━━━ Source records

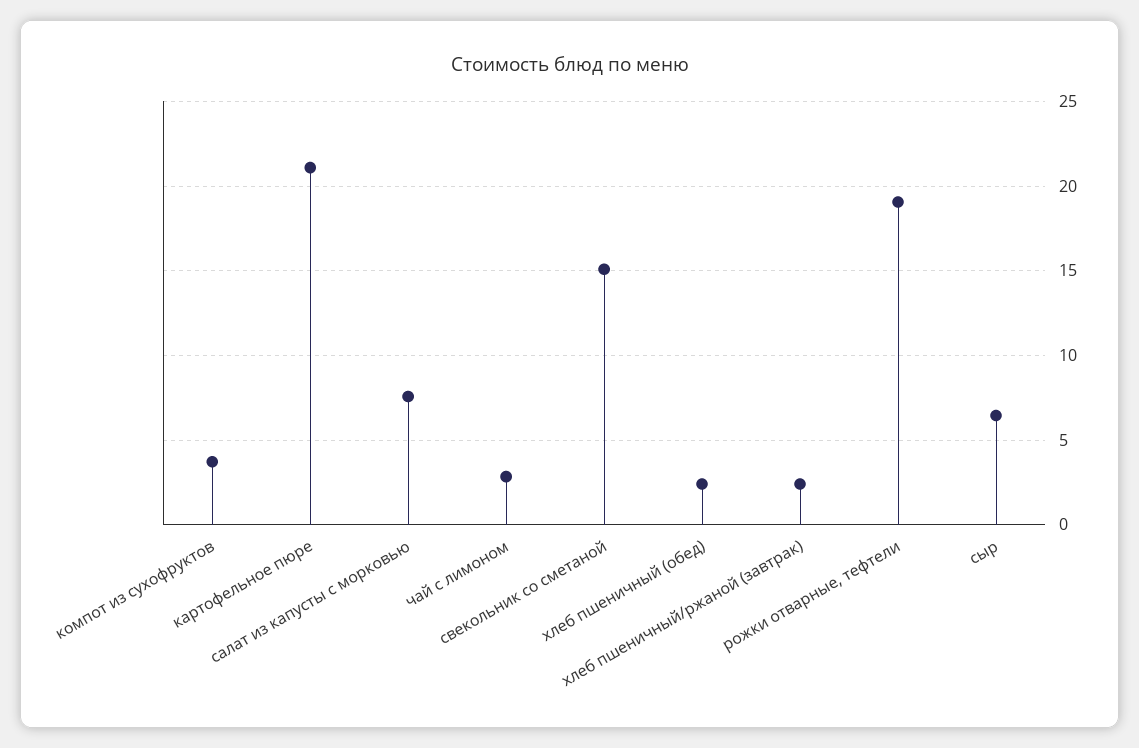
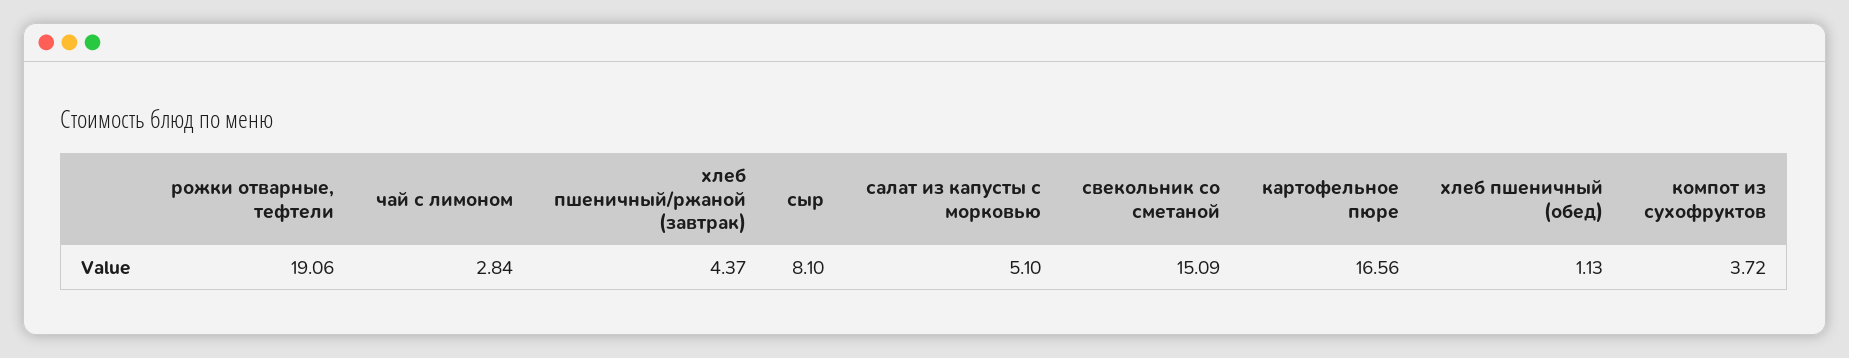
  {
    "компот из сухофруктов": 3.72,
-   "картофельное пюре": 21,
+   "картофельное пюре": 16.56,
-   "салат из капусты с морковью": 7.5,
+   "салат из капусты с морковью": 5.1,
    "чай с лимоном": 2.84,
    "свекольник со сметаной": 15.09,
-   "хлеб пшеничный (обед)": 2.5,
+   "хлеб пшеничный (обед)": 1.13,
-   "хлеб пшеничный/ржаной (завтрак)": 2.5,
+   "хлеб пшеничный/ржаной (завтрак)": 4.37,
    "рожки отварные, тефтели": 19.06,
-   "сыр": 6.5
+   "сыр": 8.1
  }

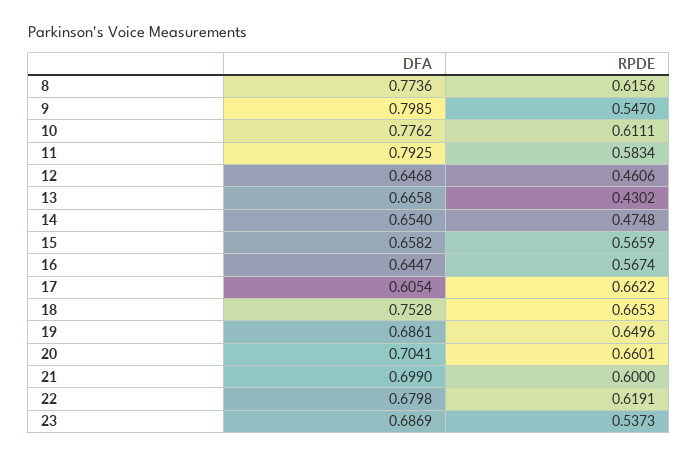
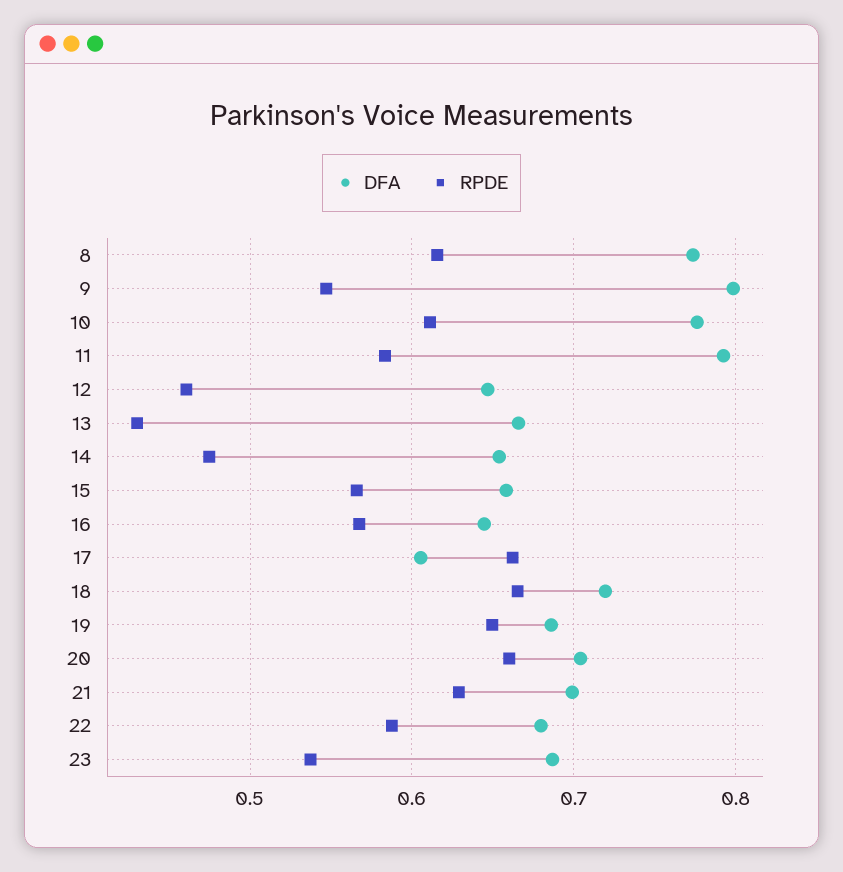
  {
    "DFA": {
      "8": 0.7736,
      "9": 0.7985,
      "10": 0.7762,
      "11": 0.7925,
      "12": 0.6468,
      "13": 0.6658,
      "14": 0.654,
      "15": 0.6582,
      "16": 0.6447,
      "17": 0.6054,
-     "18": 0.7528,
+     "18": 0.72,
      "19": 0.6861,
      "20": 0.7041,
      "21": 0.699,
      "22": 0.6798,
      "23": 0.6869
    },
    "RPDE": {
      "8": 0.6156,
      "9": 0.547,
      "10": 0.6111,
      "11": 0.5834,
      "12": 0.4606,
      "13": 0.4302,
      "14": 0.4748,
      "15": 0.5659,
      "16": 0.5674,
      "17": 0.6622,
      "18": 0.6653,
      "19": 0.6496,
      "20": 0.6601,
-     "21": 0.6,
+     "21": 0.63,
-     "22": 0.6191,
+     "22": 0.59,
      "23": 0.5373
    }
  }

━━━━━━

Instructions to follow: Each line that includes "ржаной" counts once; state how many such lines the listing has, with no other words.

Response: 2